The Major Energies Marketers Association of Nigeria has announced that the landing cost of Premium Motor Spirit commonly known as petrol, reached N1,117 per litre as of Tuesday, July 16, 2024.
This information was disclosed during a webinar with journalists on Wednesday.
MEMAN also revealed that the landing cost for diesel was N1,157 per litre, while aviation fuel stood at N1,127 per litre.
According to The PUNCH, the landing cost of petrol significantly exceeds the current pump prices in Nigeria. Currently, filling stations run by the Nigerian National Petroleum Company Limited and major marketers are selling PMS between N617 and N660 per litre, while independent marketers are charging N700 per litre or more.
Despite being the sole importer of petrol in Nigeria, NNPC has repeatedly denied providing subsidies for PMS, and has not disclosed the landing cost of the product.
This revelation from MEMAN marks one of the few instances where marketers have provided such detailed information, as the landing cost has often been kept under wraps by PMS importers.
Clement Isong, MEMAN’s Executive Secretary, stated that these costs were sourced from independent energy price benchmark providers.
The association plans to regularly release similar information to keep the public informed.
Recently, independent oil marketers accused private depot owners of raising the ex-depot price of petrol from N630 to N720 per litre.
Energy sector expert, Prof.

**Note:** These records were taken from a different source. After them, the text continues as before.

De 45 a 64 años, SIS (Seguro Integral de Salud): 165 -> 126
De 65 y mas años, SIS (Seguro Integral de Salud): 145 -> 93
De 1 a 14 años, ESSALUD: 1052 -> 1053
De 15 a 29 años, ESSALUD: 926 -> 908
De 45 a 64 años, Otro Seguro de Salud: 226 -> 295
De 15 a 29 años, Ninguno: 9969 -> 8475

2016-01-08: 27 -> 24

Wumi Iledare, remarked in an interview that the current cost of PMS in Nigeria is considerably lower than international prices, particularly when compared to the price of diesel.
“The gap between the cost of diesel and petrol in Nigeria is much. It is never like that all over the world. That means something is wrong,” Iledare explained.

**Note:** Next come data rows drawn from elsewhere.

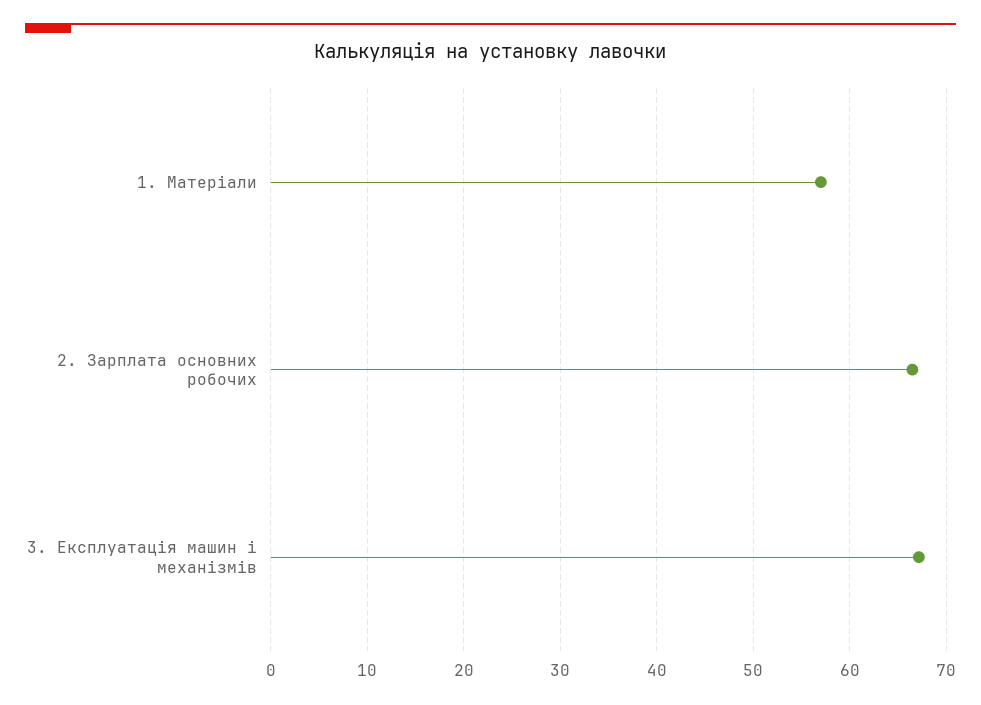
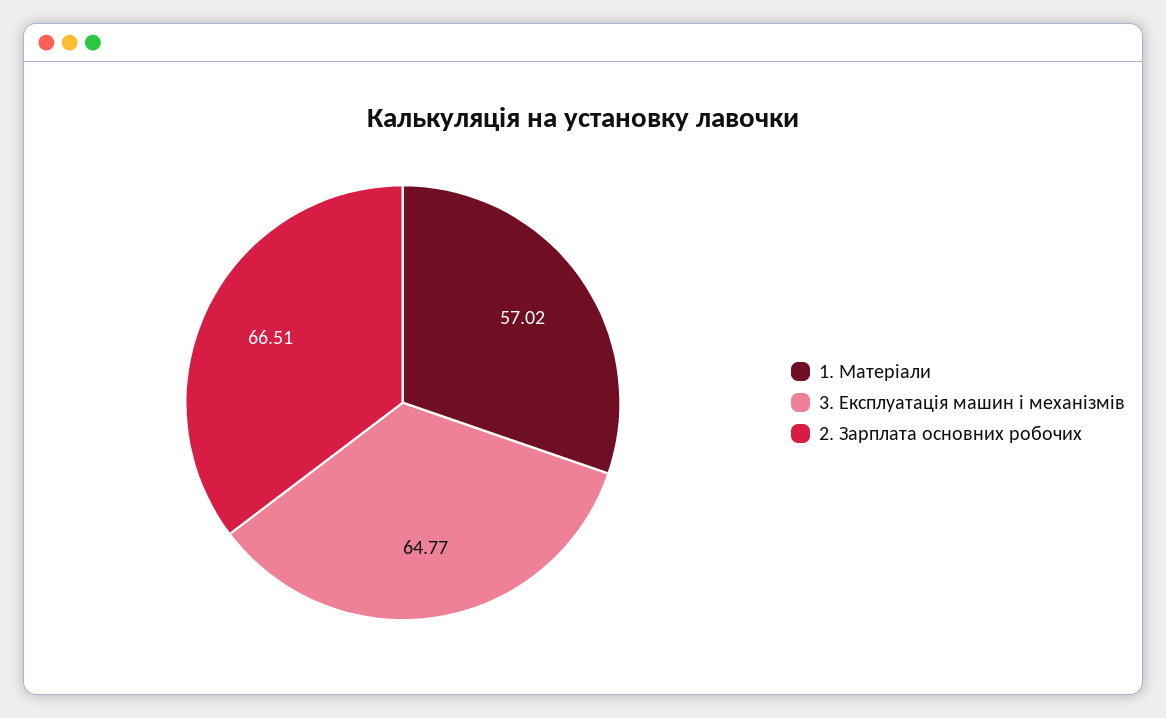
3. Експлуатація машин і механізмів: 67 -> 64.77

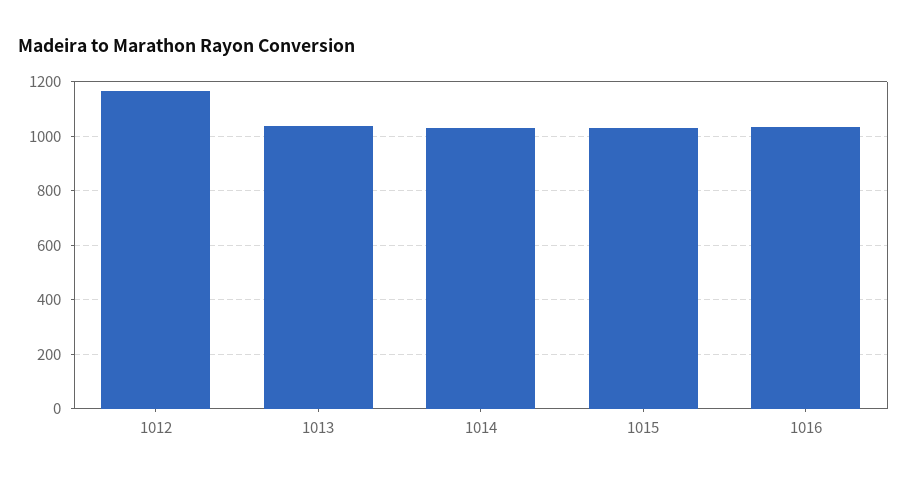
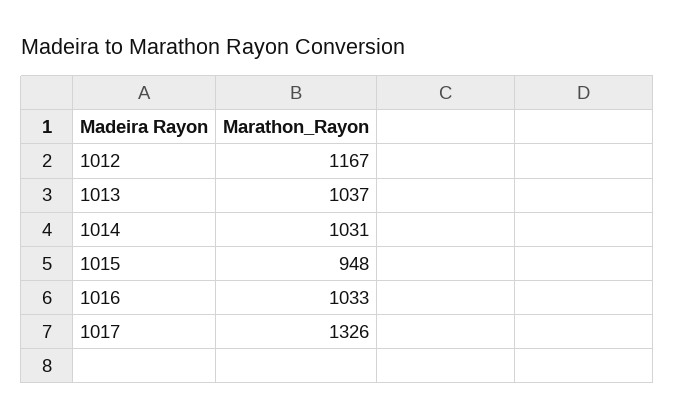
1015: 1025 -> 948
1017: none -> 1326

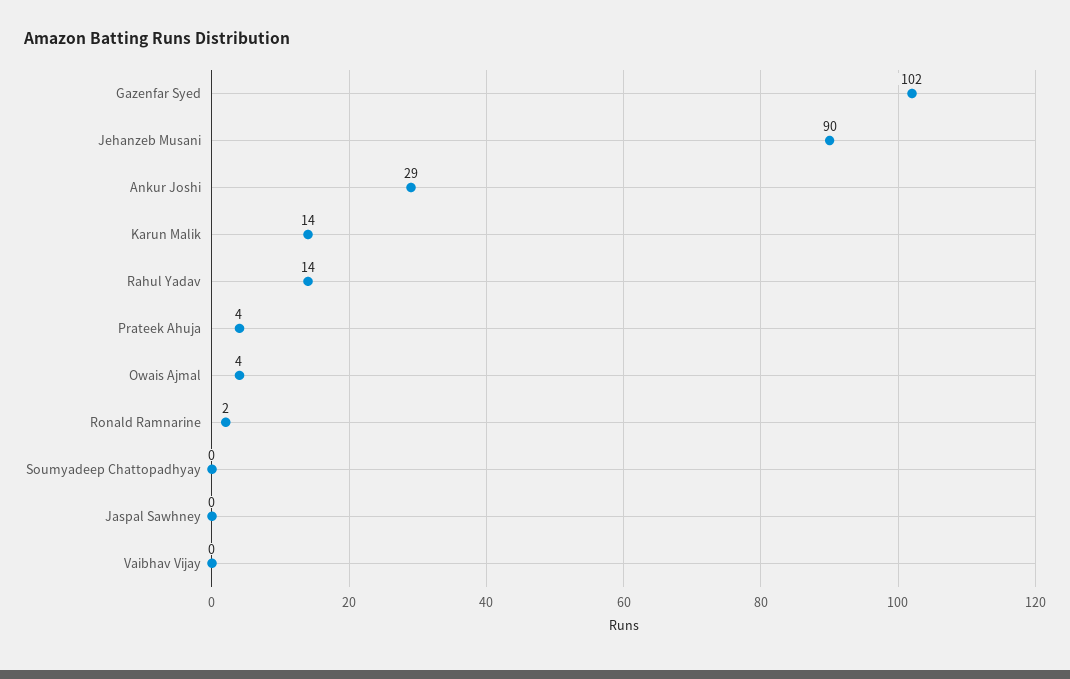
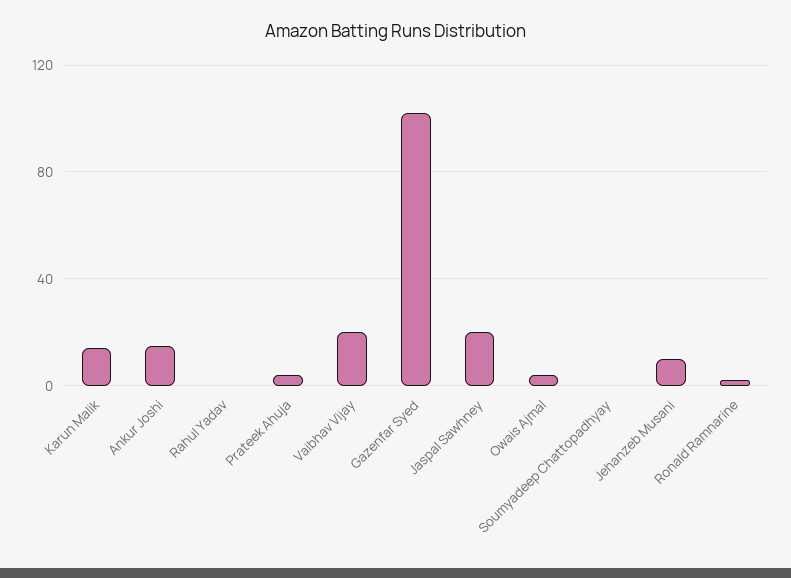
Jehanzeb Musani: 90 -> 10
Ankur Joshi: 29 -> 15
Rahul Yadav: 14 -> 0
Jaspal Sawhney: 0 -> 20
Vaibhav Vijay: 0 -> 20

He speculated that someone must be covering the cost difference, suggesting it could be considered under-recovery or a form of subsidy.
According to him, with the current exchange rate, the price of petrol should not be less than 80% of the price of diesel.

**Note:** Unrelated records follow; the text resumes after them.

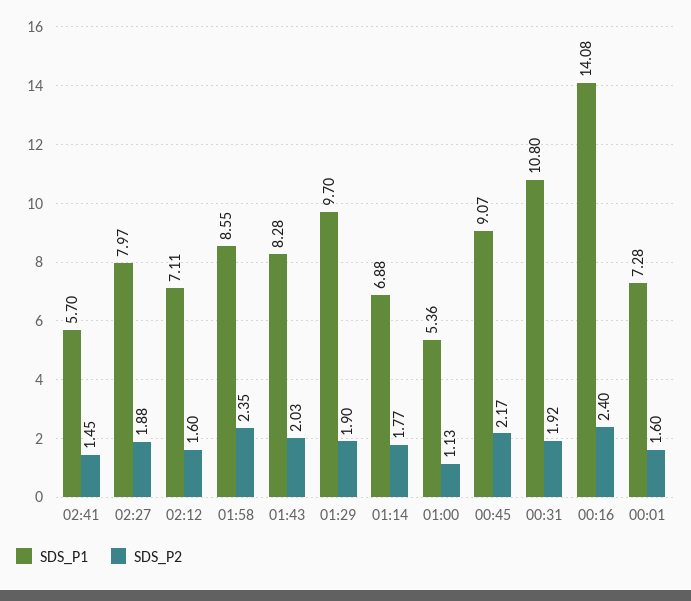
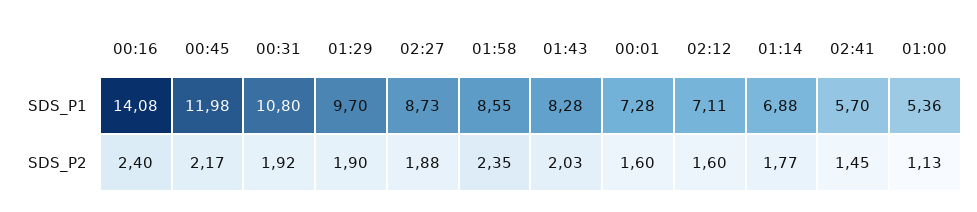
SDS_P1, 02:27: 7.97 -> 8.73
SDS_P1, 00:45: 9.07 -> 11.98

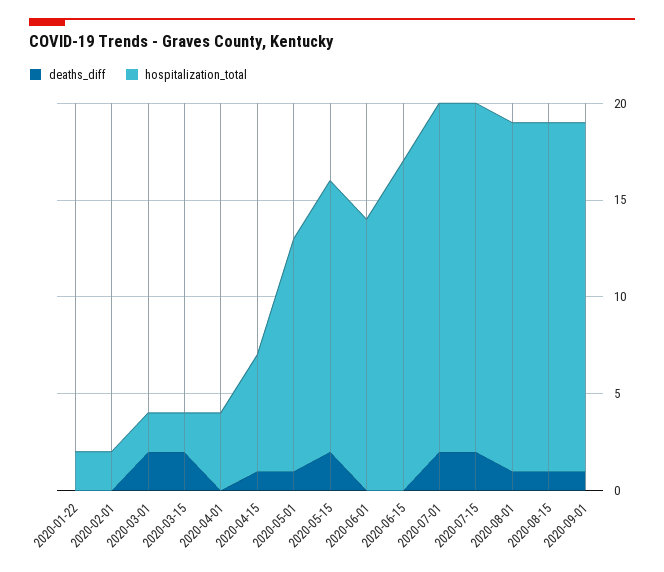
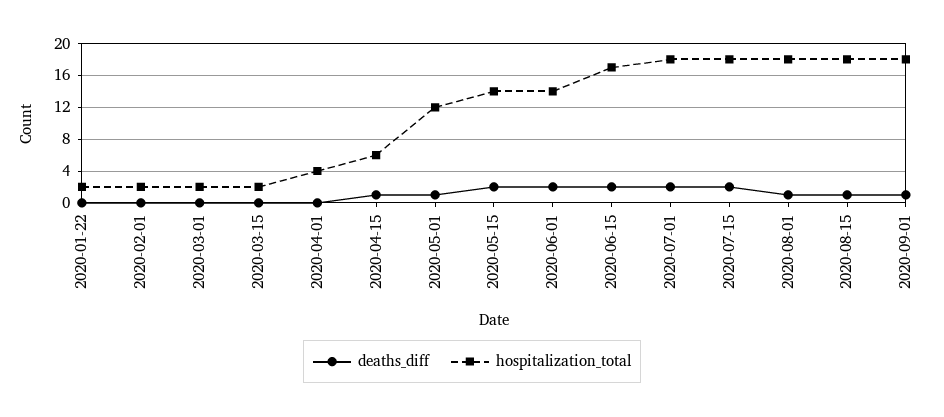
deaths_diff, 2020-03-01: 2 -> 0
deaths_diff, 2020-03-15: 2 -> 0
deaths_diff, 2020-06-01: 0 -> 2
deaths_diff, 2020-06-15: 0 -> 2

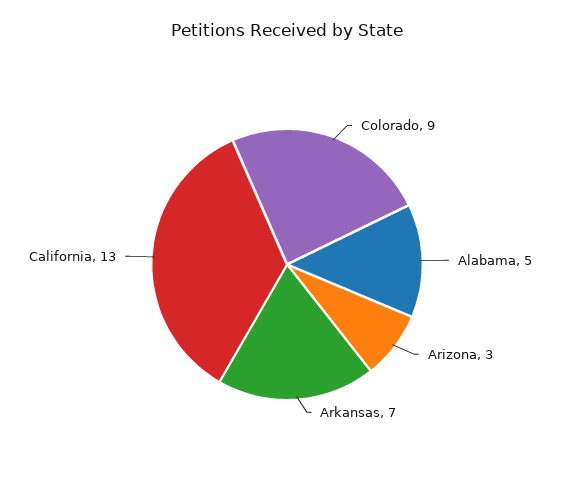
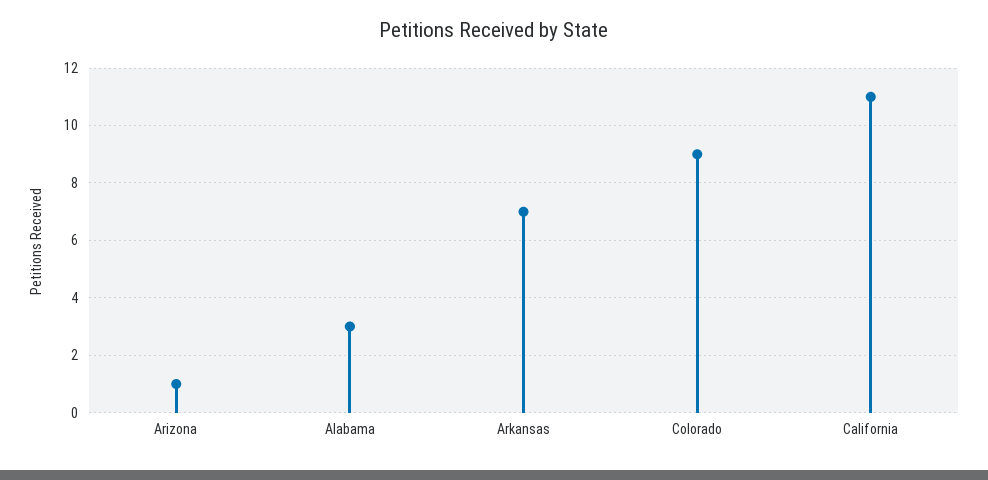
Alabama: 5 -> 3
Arizona: 3 -> 1
California: 13 -> 11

Supporting this view, an Economics professor at the University of Ibadan and President of the Nigerian Economics Society, Prof. Adeola Adenikinju, added, “The current price of PMS is being subsidised by the government. The government buys at higher rates and sells to us at subsidised rates. That is what they call under-recovery.”
The International Monetary Fund recently urged the Nigerian government to eliminate what it termed implicit fuel and electricity subsidies. In a recent report, the IMF warned that these subsidies could consume three per cent of Nigeria’s Gross Domestic Product in 2024, up from one per cent the previous year.
President Bola Tinubu announced the removal of fuel subsidies during his inauguration on May 29, 2023.
However, the IMF noted that adequate compensatory measures for the poor were not promptly scaled up and were later paused due to corruption concerns. By the end of 2023, capping pump prices below cost effectively reintroduced implicit subsidies to help Nigerians manage high inflation and exchange rate depreciation.
Nonetheless, both the NNPC and the Federal Government have strongly denied subsidising the current price of PMS.